TASKS:
(1) Decide whether each statement below agrees with the abstract on transition to vitamin K antagonist therapy. Answer yes or no for each, and quote the words from the abstract that settle it.
(a) The INR was to be measured on the day of the EOS visit.
(b) Median time to first therapeutic INR was longer in the rivaroxaban group than in the warfarin group.
(c) Between days 3 and 30, participants assigned to rivaroxaban had 22 stroke and systemic embolic events.
(2) List every percentage figure that appears in the abstract on transition to vitamin K antagonist therapy.

In:
Circulation: Cardiovascular Quality and Outcomes, Ovid Technologies (Wolters Kluwer Health), Vol. 6, No. 4 ( 2013-07), p. 470-478
Abstract:
To evaluate the previously reported excess of thromboembolic events during the 30 days after the end of study (EOS) visit when participants transitioned from blinded therapy to open-label vitamin K antagonist. Methods and Results— At the EOS visit, open-label vitamin K antagonist was recommended, and the international normalized ratio (INR) was not to be measured until 3 days later to preserve blinding. We analyzed transition strategies, clinical outcomes, and INR values. Event rates are per 100 patient-years. A total of 9248 (65%) participants were taking study drug at EOS, and, between days 3 and 30, an excess of stroke and systemic embolic events were observed in participants assigned to rivaroxaban (rivaroxaban 22 events, event rate 6.42; warfarin 6 events, event rate 1.73; hazard ratio, 3.72; 95% confidence interval, 1.51–9.16; P =0.0044). No INR values were reported for ≈5% of participants transitioned to warfarin. By 30 days after EOS, 83% of the warfarin group and 52% of the rivaroxaban group had ≥1 therapeutic INR value. Median time to first therapeutic INR was 3 days in the warfarin group and 13 days in the rivaroxaban group. Conclusions— The excess of events at EOS was likely because of a period of inadequate anticoagulation in rivaroxaban participants switched to vitamin K antagonist therapy. If transition from rivaroxaban to vitamin K antagonist is needed, timely monitoring and careful dosing should be used to ensure consistent and adequate anticoagulation.

EXCERPTED RECORDS:

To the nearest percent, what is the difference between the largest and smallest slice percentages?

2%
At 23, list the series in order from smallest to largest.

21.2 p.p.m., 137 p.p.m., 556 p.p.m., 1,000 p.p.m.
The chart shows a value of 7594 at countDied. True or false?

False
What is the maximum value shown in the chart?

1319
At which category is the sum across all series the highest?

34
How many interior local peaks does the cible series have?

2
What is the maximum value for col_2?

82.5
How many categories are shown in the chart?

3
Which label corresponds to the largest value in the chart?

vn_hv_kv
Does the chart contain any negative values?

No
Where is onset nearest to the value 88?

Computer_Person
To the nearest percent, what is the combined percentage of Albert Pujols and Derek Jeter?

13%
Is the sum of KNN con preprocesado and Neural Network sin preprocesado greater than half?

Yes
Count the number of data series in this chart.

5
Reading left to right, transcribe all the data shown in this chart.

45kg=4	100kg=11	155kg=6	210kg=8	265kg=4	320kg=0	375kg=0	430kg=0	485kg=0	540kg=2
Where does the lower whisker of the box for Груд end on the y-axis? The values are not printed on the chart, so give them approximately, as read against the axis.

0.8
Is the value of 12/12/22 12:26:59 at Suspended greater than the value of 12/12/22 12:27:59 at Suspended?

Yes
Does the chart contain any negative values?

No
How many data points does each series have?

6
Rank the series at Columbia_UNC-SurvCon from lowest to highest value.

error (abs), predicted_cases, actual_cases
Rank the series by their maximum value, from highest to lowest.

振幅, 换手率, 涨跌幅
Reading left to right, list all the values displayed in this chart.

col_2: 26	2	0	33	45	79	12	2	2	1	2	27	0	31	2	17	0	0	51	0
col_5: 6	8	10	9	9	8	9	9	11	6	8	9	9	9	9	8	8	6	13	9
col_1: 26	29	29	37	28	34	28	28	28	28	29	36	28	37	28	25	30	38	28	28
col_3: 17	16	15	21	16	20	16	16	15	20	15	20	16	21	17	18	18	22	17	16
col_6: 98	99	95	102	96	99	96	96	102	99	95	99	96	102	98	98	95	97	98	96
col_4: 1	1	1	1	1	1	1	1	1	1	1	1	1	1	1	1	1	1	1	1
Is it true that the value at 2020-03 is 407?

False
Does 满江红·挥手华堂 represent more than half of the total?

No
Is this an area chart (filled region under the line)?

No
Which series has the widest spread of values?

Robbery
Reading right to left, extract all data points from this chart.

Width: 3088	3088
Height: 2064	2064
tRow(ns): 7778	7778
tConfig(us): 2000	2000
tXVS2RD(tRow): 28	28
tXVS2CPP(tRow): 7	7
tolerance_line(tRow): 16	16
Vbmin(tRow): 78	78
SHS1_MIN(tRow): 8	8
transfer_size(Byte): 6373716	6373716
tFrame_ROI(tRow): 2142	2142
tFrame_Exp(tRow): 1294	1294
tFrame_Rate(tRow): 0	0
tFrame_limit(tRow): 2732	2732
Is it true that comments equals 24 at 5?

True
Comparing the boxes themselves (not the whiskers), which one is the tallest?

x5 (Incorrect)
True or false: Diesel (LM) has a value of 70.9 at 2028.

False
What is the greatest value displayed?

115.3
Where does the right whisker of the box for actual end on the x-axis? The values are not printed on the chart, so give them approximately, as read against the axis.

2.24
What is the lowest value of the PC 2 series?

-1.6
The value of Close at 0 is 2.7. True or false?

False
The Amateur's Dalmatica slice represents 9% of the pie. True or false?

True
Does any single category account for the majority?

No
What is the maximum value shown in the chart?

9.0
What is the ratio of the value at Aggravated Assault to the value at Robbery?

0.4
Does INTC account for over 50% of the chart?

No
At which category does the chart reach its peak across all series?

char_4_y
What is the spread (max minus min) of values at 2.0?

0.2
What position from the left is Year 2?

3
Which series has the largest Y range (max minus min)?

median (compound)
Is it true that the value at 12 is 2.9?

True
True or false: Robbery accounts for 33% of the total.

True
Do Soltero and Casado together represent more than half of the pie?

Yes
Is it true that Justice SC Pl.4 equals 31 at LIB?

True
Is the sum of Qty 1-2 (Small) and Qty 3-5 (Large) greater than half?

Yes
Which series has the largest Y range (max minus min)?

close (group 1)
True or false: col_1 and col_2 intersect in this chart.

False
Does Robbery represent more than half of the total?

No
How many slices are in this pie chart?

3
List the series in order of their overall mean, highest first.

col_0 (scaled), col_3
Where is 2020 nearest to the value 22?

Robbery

ANSWERS PER TASK:
(1)
(a) No: "the international normalized ratio (INR) was not to be measured until 3 days later to preserve blinding"
(b) Yes: "Median time to first therapeutic INR was 3 days in the warfarin group and 13 days in the rivaroxaban group"
(c) Yes: "rivaroxaban 22 events, event rate 6.42"

(2) 65%, 95%, ≈5%, 83%, 52%